--- DATA TO EXAMINE ---

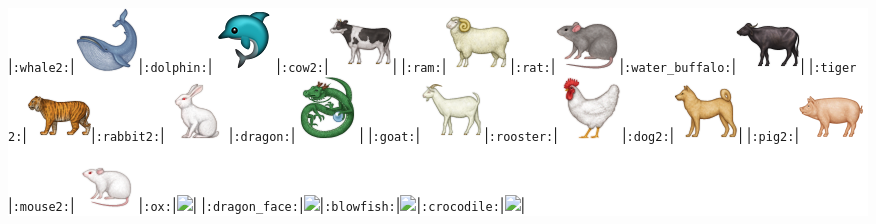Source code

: |`:whale2:`|![](graphics/emojis/whale2.png)|`:dolphin:`|![](graphics/emojis/dolphin.png)|`:cow2:`|![](graphics/emojis/cow2.png)|
|`:ram:`|![](graphics/emojis/ram.png)|`:rat:`|![](graphics/emojis/rat.png)|`:water_buffalo:`|![](graphics/emojis/water_buffalo.png)|
|`:tiger2:`|![](graphics/emojis/tiger2.png)|`:rabbit2:`|![](graphics/emojis/rabbit2.png)|`:dragon:`|![](graphics/emojis/dragon.png)|
|`:goat:`|![](graphics/emojis/goat.png)|`:rooster:`|![](graphics/emojis/rooster.png)|`:dog2:`|![](graphics/emojis/dog2.png)|
|`:pig2:`|![](graphics/emojis/pig2.png)|`:mouse2:`|![](graphics/emojis/mouse2.png)|`:ox:`|![](graphics/emojis/ox.png)|
|`:dragon_face:`|![](graphics/emojis/dragon_face.png)|`:blowfish:`|![](graphics/emojis/blowfish.png)|`:crocodile:`|![](graphics/emojis/crocodile.png)|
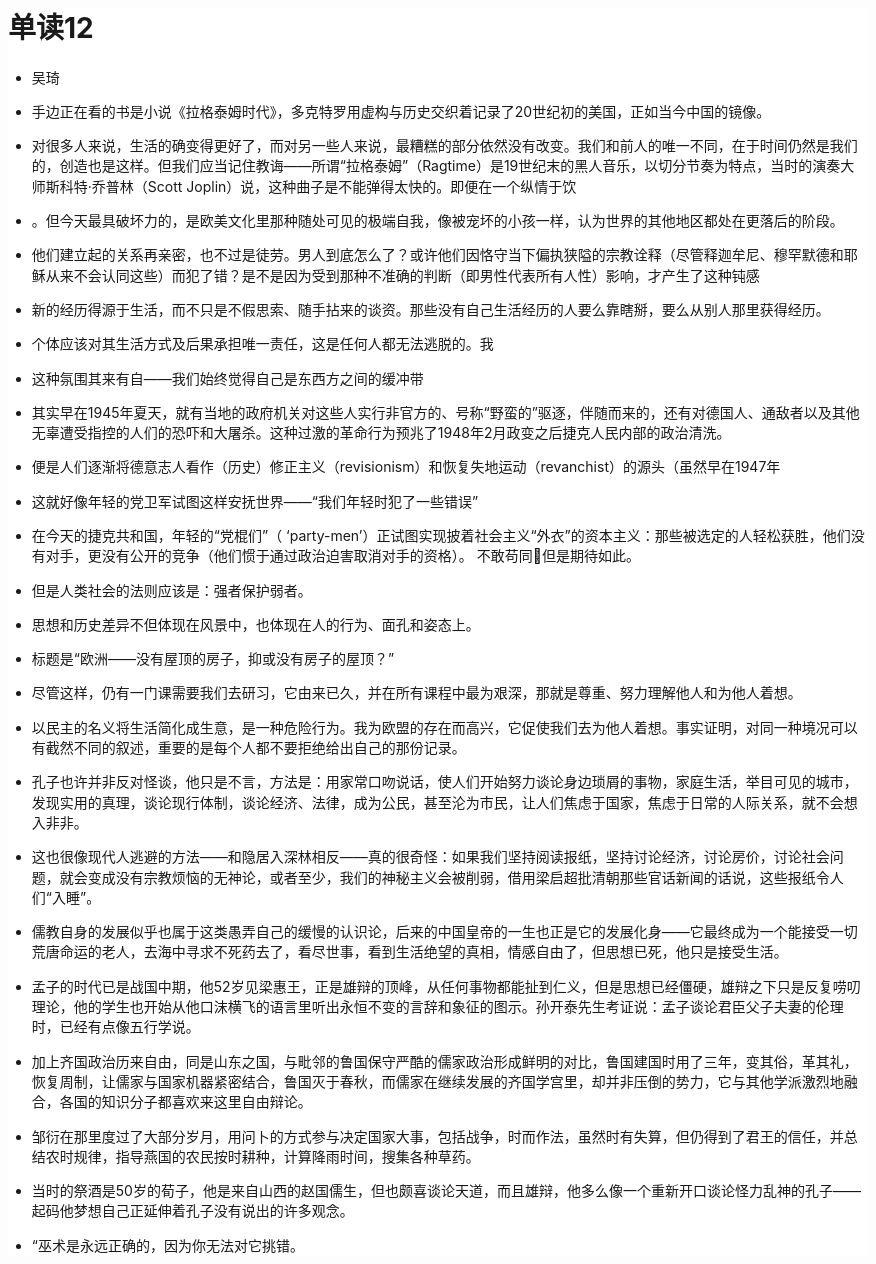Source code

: # 单读12 


- 吴琦

- 手边正在看的书是小说《拉格泰姆时代》，多克特罗用虚构与历史交织着记录了20世纪初的美国，正如当今中国的镜像。

- 对很多人来说，生活的确变得更好了，而对另一些人来说，最糟糕的部分依然没有改变。我们和前人的唯一不同，在于时间仍然是我们的，创造也是这样。但我们应当记住教诲——所谓“拉格泰姆”（Ragtime）是19世纪末的黑人音乐，以切分节奏为特点，当时的演奏大师斯科特·乔普林（Scott Joplin）说，这种曲子是不能弹得太快的。即便在一个纵情于饮

- 。但今天最具破坏力的，是欧美文化里那种随处可见的极端自我，像被宠坏的小孩一样，认为世界的其他地区都处在更落后的阶段。

- 他们建立起的关系再亲密，也不过是徒劳。男人到底怎么了？或许他们因恪守当下偏执狭隘的宗教诠释（尽管释迦牟尼、穆罕默德和耶稣从来不会认同这些）而犯了错？是不是因为受到那种不准确的判断（即男性代表所有人性）影响，才产生了这种钝感

- 新的经历得源于生活，而不只是不假思索、随手拈来的谈资。那些没有自己生活经历的人要么靠瞎掰，要么从别人那里获得经历。

- 个体应该对其生活方式及后果承担唯一责任，这是任何人都无法逃脱的。我

- 这种氛围其来有自——我们始终觉得自己是东西方之间的缓冲带

- 其实早在1945年夏天，就有当地的政府机关对这些人实行非官方的、号称“野蛮的”驱逐，伴随而来的，还有对德国人、通敌者以及其他无辜遭受指控的人们的恐吓和大屠杀。这种过激的革命行为预兆了1948年2月政变之后捷克人民内部的政治清洗。

- 便是人们逐渐将德意志人看作（历史）修正主义（revisionism）和恢复失地运动（revanchist）的源头（虽然早在1947年

- 这就好像年轻的党卫军试图这样安抚世界——“我们年轻时犯了一些错误”

- 在今天的捷克共和国，年轻的“党棍们”（ ‘party-men’）正试图实现披着社会主义“外衣”的资本主义：那些被选定的人轻松获胜，他们没有对手，更没有公开的竞争（他们惯于通过政治迫害取消对手的资格）。
不敢苟同🙅但是期待如此。
- 但是人类社会的法则应该是：强者保护弱者。

- 思想和历史差异不但体现在风景中，也体现在人的行为、面孔和姿态上。

- 标题是“欧洲——没有屋顶的房子，抑或没有房子的屋顶？”

- 尽管这样，仍有一门课需要我们去研习，它由来已久，并在所有课程中最为艰深，那就是尊重、努力理解他人和为他人着想。

- 以民主的名义将生活简化成生意，是一种危险行为。我为欧盟的存在而高兴，它促使我们去为他人着想。事实证明，对同一种境况可以有截然不同的叙述，重要的是每个人都不要拒绝给出自己的那份记录。

- 孔子也许并非反对怪谈，他只是不言，方法是：用家常口吻说话，使人们开始努力谈论身边琐屑的事物，家庭生活，举目可见的城市，发现实用的真理，谈论现行体制，谈论经济、法律，成为公民，甚至沦为市民，让人们焦虑于国家，焦虑于日常的人际关系，就不会想入非非。

- 这也很像现代人逃避的方法——和隐居入深林相反——真的很奇怪：如果我们坚持阅读报纸，坚持讨论经济，讨论房价，讨论社会问题，就会变成没有宗教烦恼的无神论，或者至少，我们的神秘主义会被削弱，借用梁启超批清朝那些官话新闻的话说，这些报纸令人们“入睡”。

- 儒教自身的发展似乎也属于这类愚弄自己的缓慢的认识论，后来的中国皇帝的一生也正是它的发展化身——它最终成为一个能接受一切荒唐命运的老人，去海中寻求不死药去了，看尽世事，看到生活绝望的真相，情感自由了，但思想已死，他只是接受生活。

- 孟子的时代已是战国中期，他52岁见梁惠王，正是雄辩的顶峰，从任何事物都能扯到仁义，但是思想已经僵硬，雄辩之下只是反复唠叨理论，他的学生也开始从他口沫横飞的语言里听出永恒不变的言辞和象征的图示。孙开泰先生考证说：孟子谈论君臣父子夫妻的伦理时，已经有点像五行学说。

- 加上齐国政治历来自由，同是山东之国，与毗邻的鲁国保守严酷的儒家政治形成鲜明的对比，鲁国建国时用了三年，变其俗，革其礼，恢复周制，让儒家与国家机器紧密结合，鲁国灭于春秋，而儒家在继续发展的齐国学宫里，却并非压倒的势力，它与其他学派激烈地融合，各国的知识分子都喜欢来这里自由辩论。

- 邹衍在那里度过了大部分岁月，用问卜的方式参与决定国家大事，包括战争，时而作法，虽然时有失算，但仍得到了君王的信任，并总结农时规律，指导燕国的农民按时耕种，计算降雨时间，搜集各种草药。

- 当时的祭酒是50岁的荀子，他是来自山西的赵国儒生，但也颇喜谈论天道，而且雄辩，他多么像一个重新开口谈论怪力乱神的孔子——起码他梦想自己正延伸着孔子没有说出的许多观念。

- “巫术是永远正确的，因为你无法对它挑错。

---

- **WHAT THIS TASK INVOLVES**:
Print exactly the lines between the line with "- 邹衍在那里度过了大部分岁" and the final line of the records above, both included.

- **FINISHED EXERCISE**:
- 邹衍在那里度过了大部分岁月，用问卜的方式参与决定国家大事，包括战争，时而作法，虽然时有失算，但仍得到了君王的信任，并总结农时规律，指导燕国的农民按时耕种，计算降雨时间，搜集各种草药。

- 当时的祭酒是50岁的荀子，他是来自山西的赵国儒生，但也颇喜谈论天道，而且雄辩，他多么像一个重新开口谈论怪力乱神的孔子——起码他梦想自己正延伸着孔子没有说出的许多观念。

- “巫术是永远正确的，因为你无法对它挑错。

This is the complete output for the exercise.